Five or six years ago his name began to go the rounds. Here was a lad, the clever ones said, who had pace and intelligence and cricket wisdom beyond his years and who might one day wield his bat as Richard Hadlee did.

Those who remembered Broad senior refusing to leave the wicket during that unpleasant tour of Pakistan, and knocking his stumps down in annoyance when he was out in the Bi-Centennial Test in Australia and, finally, cursing when he was out in a home Test the following year, raised eyebrows at the thought of young Broad being influenced by his father.

They need not have worried although the family way of not accepting wrongs easily still emerges from time to time.

One of his old mentors says: “I am convinced that Stuart would be better off without his father by his side just as I feel Andy Murray would be a better tennis player if his mother Judy kept out of the way.” I have seen too many young sportsmen go wrong under the influence of parents to disagree.

Stuart made an immediate impact when he was chosen for England although he gained the biggest headlines when Yuvraj Singh hit him for six sixes in a Twenty20 World Cup match in South Africa.

He will have thought about that as he bombarded Yuvraj at Trent Bridge.
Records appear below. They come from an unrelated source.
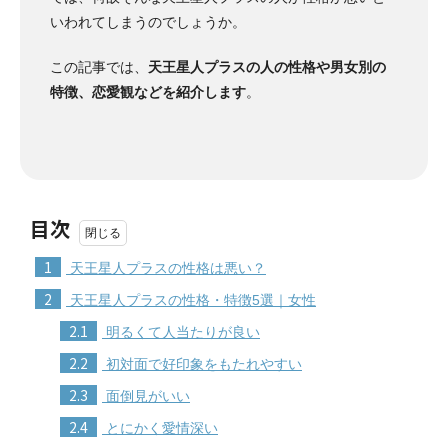
いわれてしまうのでしょうか。
この記事では、
天王星人プラスの人の性格や男女別の
特徴、恋愛観などを紹介します
。
目次
1
天王星人プラスの性格は悪い？
2
天王星人プラスの性格・特徴5選｜女性
2.1
明るくて人当たりが良い
2.2
初対面で好印象をもたれやすい
2.3
面倒見がいい
2.4
とにかく愛情深い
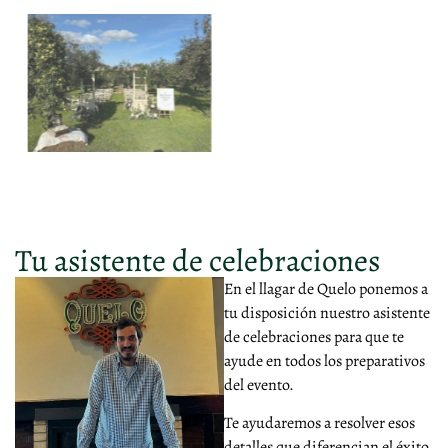
Tu asistente de celebraciones
En el llagar de Quelo ponemos a
tu disposición nuestro asistente
de celebraciones para que te
ayude en todos los preparativos
del evento.
Te ayudaremos a resolver esos
detalles que diferencian el éxito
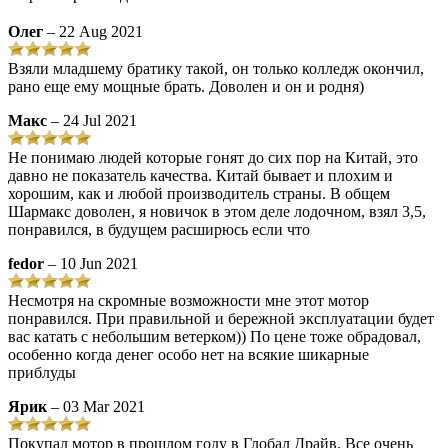
Олег
– 22 Aug 2021
Взяли младшему братику такой, он только колледж окончил,
рано еще ему мощные брать. Доволен и он и родня)
Макс
– 24 Jul 2021
Не понимаю людей которые гонят до сих пор на Китай, это
давно не показатель качества. Китай бывает и плохим и
хорошим, как и любой производитель страны. В общем
Шармакс доволен, я новичок в этом деле лодочном, взял 3,5,
понравился, в будущем расширюсь если что
fedor
– 10 Jun 2021
Несмотря на скромные возможности мне этот мотор
понравился. При правильной и бережной эксплуатации будет
вас катать с небольшим ветерком)) По цене тоже обрадовал,
особенно когда денег особо нет на всякие шикарные
приблуды
Ярик
– 03 Mar 2021
Покупал мотор в прошлом году в Глобал Драйв. Все очень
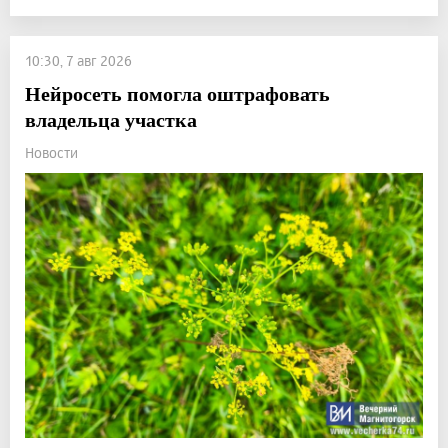
10:30, 7 авг 2026
Нейросеть помогла оштрафовать
владельца участка
Новости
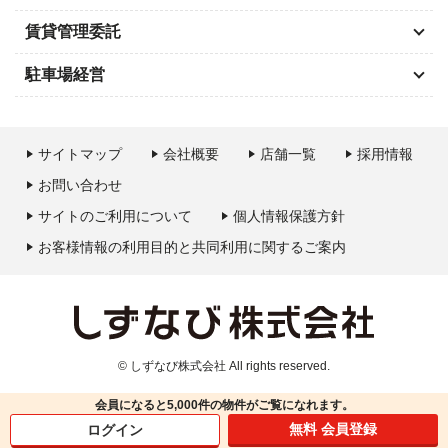
賃貸管理委託
駐車場経営
サイトマップ
会社概要
店舗一覧
採用情報
お問い合わせ
サイトのご利用について
個人情報保護方針
お客様情報の利用目的と共同利用に関するご案内
© しずなび株式会社 All rights reserved.
会員になると
5,000件の物件がご覧
になれます。
無料 会員登録
ログイン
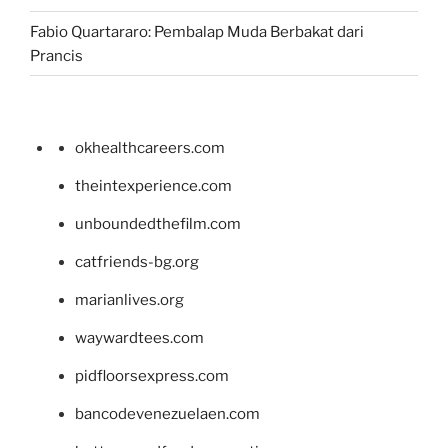
Fabio Quartararo: Pembalap Muda Berbakat dari
Prancis
okhealthcareers.com
theintexperience.com
unboundedthefilm.com
catfriends-bg.org
marianlives.org
waywardtees.com
pidfloorsexpress.com
bancodevenezuelaen.com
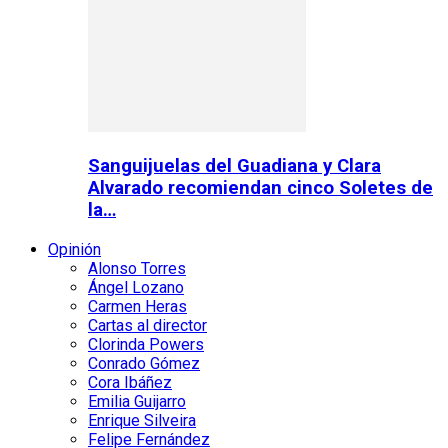
Sanguijuelas del Guadiana y Clara
Alvarado recomiendan cinco Soletes de
la…
Opinión
Alonso Torres
Ángel Lozano
Carmen Heras
Cartas al director
Clorinda Powers
Conrado Gómez
Cora Ibáñez
Emilia Guijarro
Enrique Silveira
Felipe Fernández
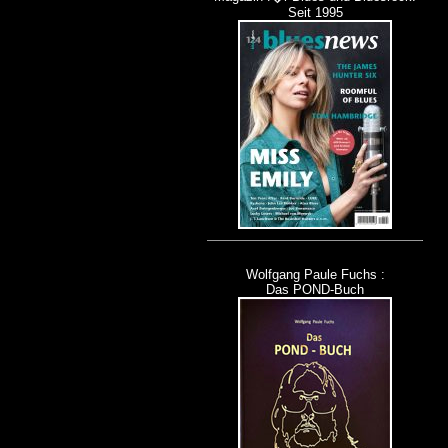
Seit 1995
Wolfgang Paule Fuchs :
Das POND-Buch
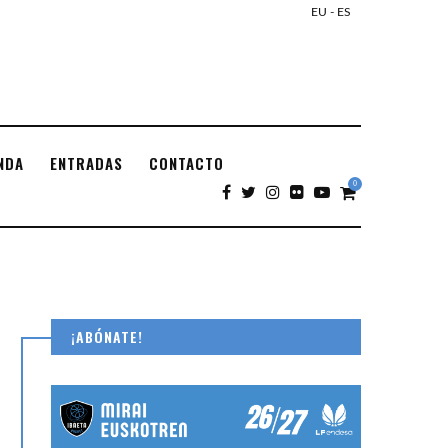
EU
-
ES
NDA
ENTRADAS
CONTACTO
0
¡ABÓNATE!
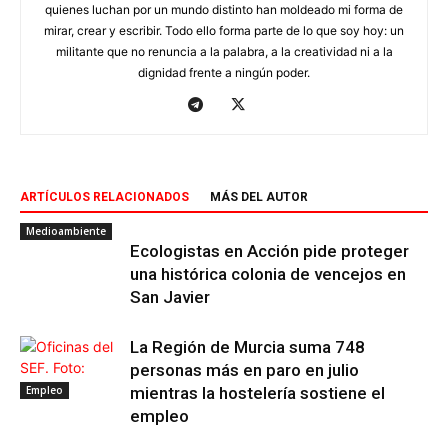
quienes luchan por un mundo distinto han moldeado mi forma de
mirar, crear y escribir. Todo ello forma parte de lo que soy hoy: un
militante que no renuncia a la palabra, a la creatividad ni a la
dignidad frente a ningún poder.
ARTÍCULOS RELACIONADOS
MÁS DEL AUTOR
Medioambiente
Ecologistas en Acción pide proteger
una histórica colonia de vencejos en
San Javier
La Región de Murcia suma 748
personas más en paro en julio
Empleo
mientras la hostelería sostiene el
empleo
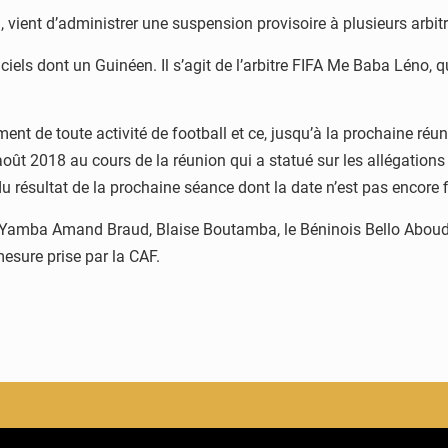
, vient d’administrer une suspension provisoire à plusieurs arbit
els dont un Guinéen. Il s’agit de l’arbitre FIFA Me Baba Léno, qu
ment de toute activité de football et ce, jusqu’à la prochaine ré
oût 2018 au cours de la réunion qui a statué sur les allégations 
u résultat de la prochaine séance dont la date n’est pas encore 
amba Amand Braud, Blaise Boutamba, le Béninois Bello Aboudou
esure prise par la CAF.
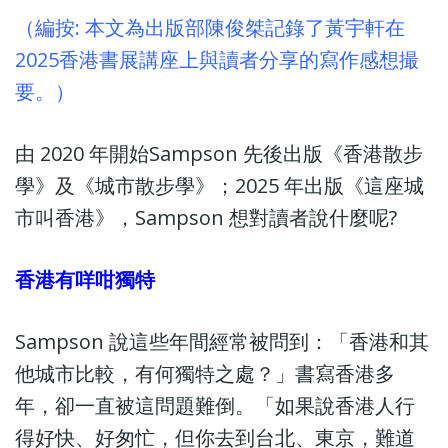
（編按: 本文為出版部陳俊桀記錄了黃宇軒在
2025香港書展講座上與讀者分享的寫作感想撮
要。）
由 2020 年開始Sampson 先後出版《香港散步
學》及《城市散步學》；2025 年出版《這座城
市叫香港》，Sampson 想對讀者說什麼呢?
香港有咩咁獨特
Sampson 說這些年間經常被問到：「香港和其
他城市比較，有何獨特之處？」書寫香港多
年，卻一直被這問題難倒。「如果說香港人行
得好快、好匆忙，但你去到台北、東京，難道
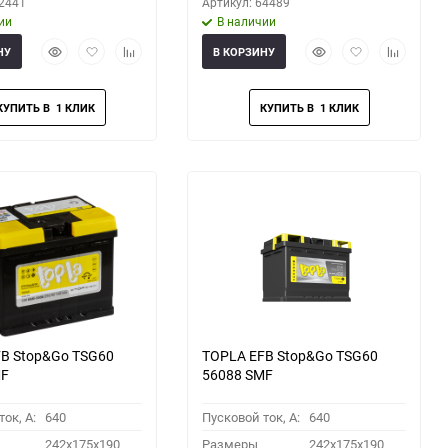
62441
Артикул: 64489
ии
В наличии
Быстрый
Добавить
Добавить
Быстрый
Добавить
Добавить
НУ
В КОРЗИНУ
просмотр
в
к
просмотр
в
к
избранное
сравнению
избранное
сравнени
B Stop&Go TSG60
TOPLA EFB Stop&Go TSG60
MF
56088 SMF
ок, A:
640
Пусковой ток, A:
640
242x175x190
Размеры
242x175x190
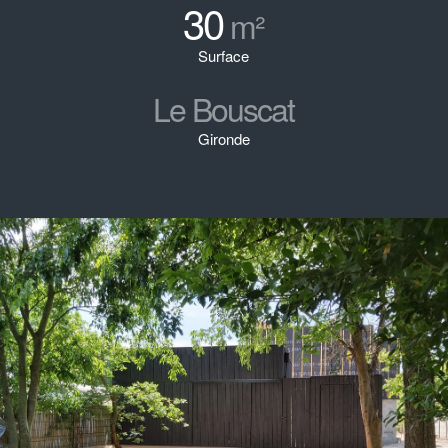
30
m²
Surface
Le Bouscat
Gironde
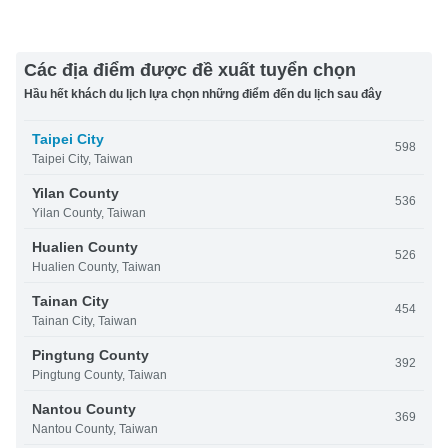
Các địa điểm được đề xuất tuyển chọn
Hầu hết khách du lịch lựa chọn những điểm đến du lịch sau đây
Taipei City
598
Taipei City, Taiwan
Yilan County
536
Yilan County, Taiwan
Hualien County
526
Hualien County, Taiwan
Tainan City
454
Tainan City, Taiwan
Pingtung County
392
Pingtung County, Taiwan
Nantou County
369
Nantou County, Taiwan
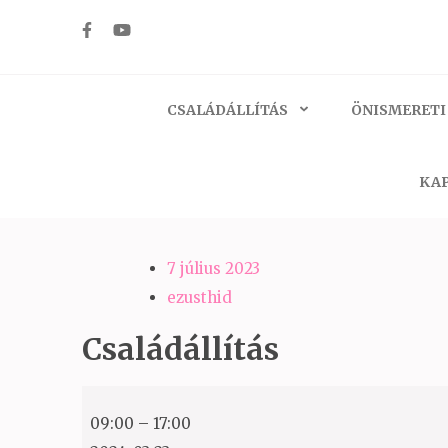
Skip
to
Ezüst-Híd
Családállítás felsőfokon
content
(Press
CSALÁDÁLLÍTÁS
ÖNISMERETI
Enter)
KAP
7 július 2023
ezusthid
Családállítás
Családállítás
09:00
–
17:00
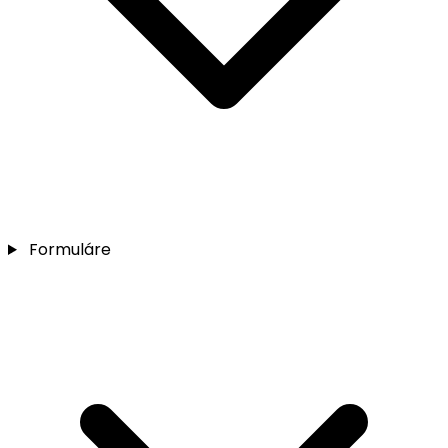
Formuláre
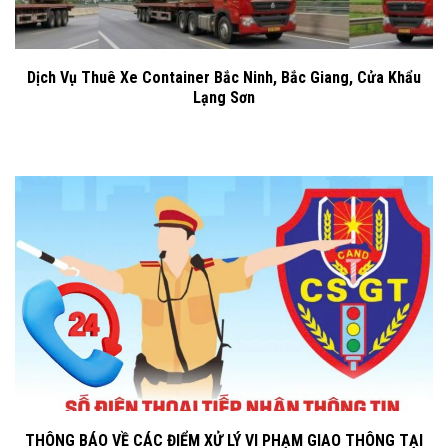
Dịch Vụ Thuê Xe Container Bắc Ninh, Bắc Giang, Cửa Khẩu
Lạng Sơn
THÔNG BÁO VỀ CÁC ĐIỂM XỬ LÝ VI PHẠM GIAO THÔNG TẠI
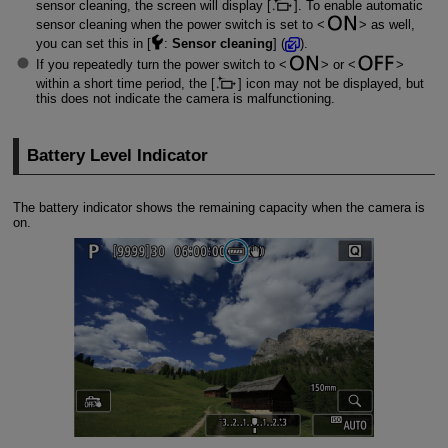
sensor cleaning, the screen will display [
]. To enable automatic
sensor cleaning when the power switch is set to
as well,
you can set this in [
:
Sensor cleaning
] (
).
If you repeatedly turn the power switch to
or
within a short time period, the [
] icon may not be displayed, but
this does not indicate the camera is malfunctioning.
Battery Level Indicator
The battery indicator shows the remaining capacity when the camera is
on.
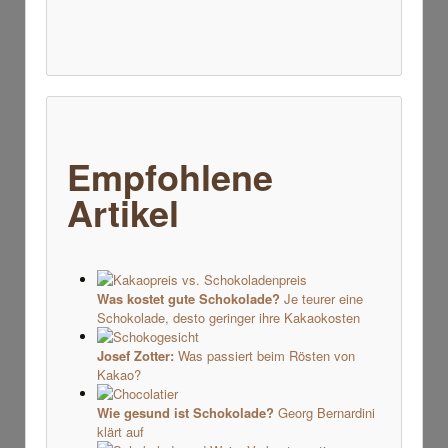
Empfohlene
Artikel
Was kostet gute Schokolade?
Je teurer eine
Schokolade, desto geringer ihre Kakaokosten
Josef Zotter:
Was passiert beim Rösten von
Kakao?
Wie gesund ist Schokolade?
Georg Bernardini
klärt auf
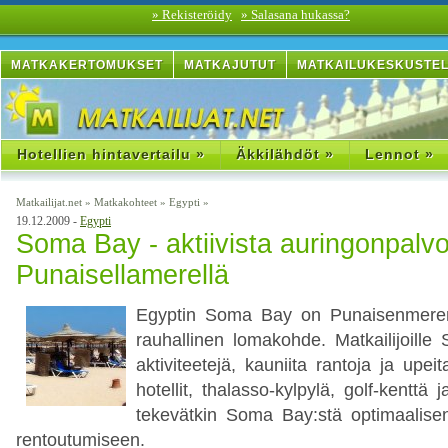
» Rekisteröidy
» Salasana hukassa?
MATKAKERTOMUKSET
MATKAJUTUT
MATKAILUKESKUSTE
Hotellien hintavertailu »
Äkkilähdöt »
Lennot »
Matkailijat.net
»
Matkakohteet
»
Egypti
»
19.12.2009 -
Egypti
Soma Bay - aktiivista auringonpalv
Punaisellamerellä
Egyptin Soma Bay on Punaisenmeren 
rauhallinen lomakohde. Matkailijoill
aktiviteetejä, kauniita rantoja ja upe
hotellit, thalasso-kylpylä, golf-kenttä
tekevätkin Soma Bay:stä optimaalise
rentoutumiseen.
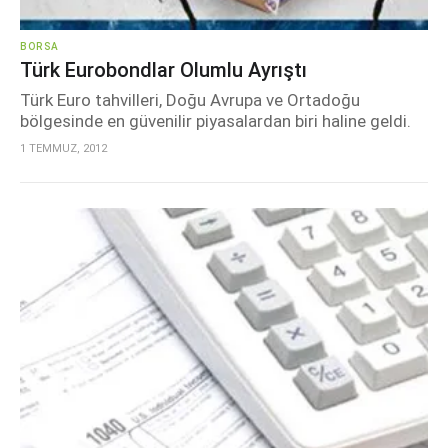
BORSA
Türk Eurobondlar Olumlu Ayrıştı
Türk Euro tahvilleri, Doğu Avrupa ve Ortadoğu
bölgesinde en güvenilir piyasalardan biri haline geldi.
1 TEMMUZ, 2012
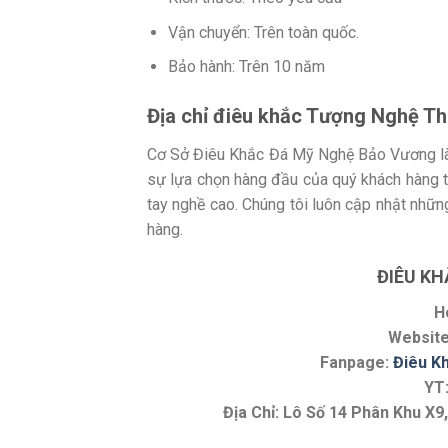
Vận chuyển: Trên toàn quốc.
Bảo hành: Trên 10 năm
Địa chỉ điêu khắc Tượng Nghệ Th
Cơ Sở Điêu Khắc Đá Mỹ Nghệ Bảo Vương là đ
sự lựa chọn hàng đầu của quý khách hàng t
tay nghề cao. Chúng tôi luôn cập nhật nh
hàng.
ĐIÊU K
H
Websit
Fanpage:
Điêu K
YT
Địa Chỉ: Lô Số 14 Phân Khu X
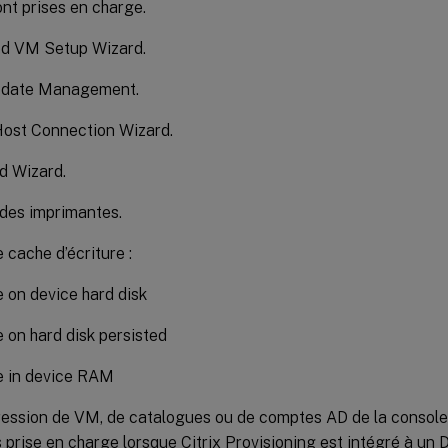
ont prises en charge.
d VM Setup Wizard.
pdate Management.
Host Connection Wizard.
d Wizard.
des imprimantes.
 cache d’écriture :
 on device hard disk
 on hard disk persisted
 in device RAM
ession de VM, de catalogues ou de comptes AD de la console 
s prise en charge lorsque Citrix Provisioning est intégré à un 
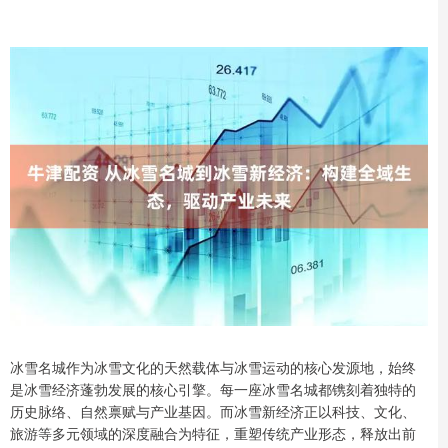
冰雪名城作为冰雪文化的天然载体与冰雪运动的核心发源地，始终
是冰雪经济蓬勃发展的核心引擎。每一座冰雪名城都镌刻着独特的
历史脉络、自然禀赋与产业基因。而冰雪新经济正以科技、文化、
旅游等多元领域的深度融合为特征，重塑传统产业形态，释放出前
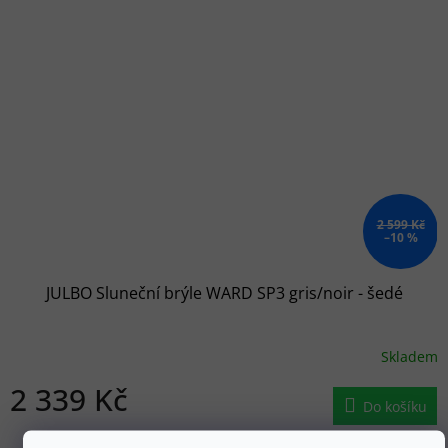
2 599 Kč
–10 %
JULBO Sluneční brýle WARD SP3 gris/noir - šedé
Skladem
2 339 Kč
Do košíku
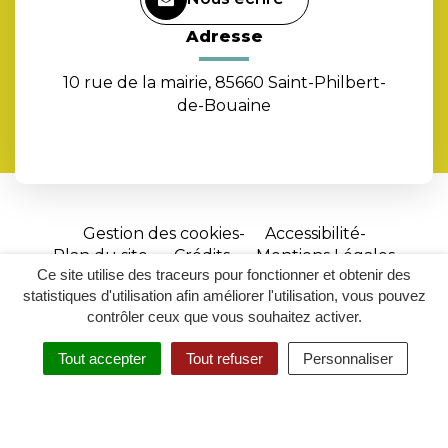
Adresse
10 rue de la mairie, 85660 Saint-Philbert-
de-Bouaine
Gestion des cookies
Accessibilité
Plan du site
Crédits
Mentions Légales
Ce site utilise des traceurs pour fonctionner et obtenir des
Site
statistiques d'utilisation afin améliorer l'utilisation, vous pouvez
réalisé
contrôler ceux que vous souhaitez activer.
par
Tout accepter
Tout refuser
Personnaliser
Inovagora
MENU
RECHERCHER
ACCESSIBILITÉ
(ouverture
dans
un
He remembers his tormentors.

It was still clear that he had something to offer. Michael Vaughan, then England captain, called him “the most intelligent young bowler I have met in the game” and he played major roles as England headed for the top of the tree. He has 10 GCSEs and three A-levels which makes the point.

Like many young England cricketers destined for the top, he spent a winter playing grade matches in Melbourne and by the time he had learned more of his trade with England in Sri Lanka, New Zealand, West Indies, South Africa and Bangladesh he was injured in Australia last winter and had to fly home.

I wonder if he was fully match fit when he played against Sri Lanka early this summer and by the time he was out for nought at Lord's against India there were loud voices shouting for him to be dropped and any one of the half dozen young quick bowlers given his place. Then came Lord's and Trent Bridge and he was a candidate for sportsman of the year.

The game holds its breath to see what Broad has to offer next but the insiders would be happier if he did not confront umpires when a decision goes against him and there are former stars who say that if his father was ever his match referee — it cannot happen, of course — Broad might be in a lot of trouble.

For a while he was often called “England's Enforcer” from a phrase used, with typical Aussie relish by their bowling coach David Saker who also told him he had the best bouncer in the world. At Trent Bridge in particular Broad got his wickets with balls pitched right up, or just outside off stump. Coach Andy Flower is now claiming it was always a misnomer.

Still, it suits the Broad personality. He admires the methods of Glenn McGrath and Shaun Pollock and if they were not tough, ruthless sportsmen in the style of Manchester United's Paul Scholes I am mistaken in my belief that he will go on to be one of cricket's immortals.

He may have another 10 years to go and I see him instead in the style of Hadlee, a careful, precise, thinking fast bowler who had plans for every batsman, a strategy for a match and a long term ideal for his own career.

As Broad reaches the zenith of his cricket life he would do well to work out where his future lies. The captaincy of England is sure to be a major step and after that surely the sky is the limit.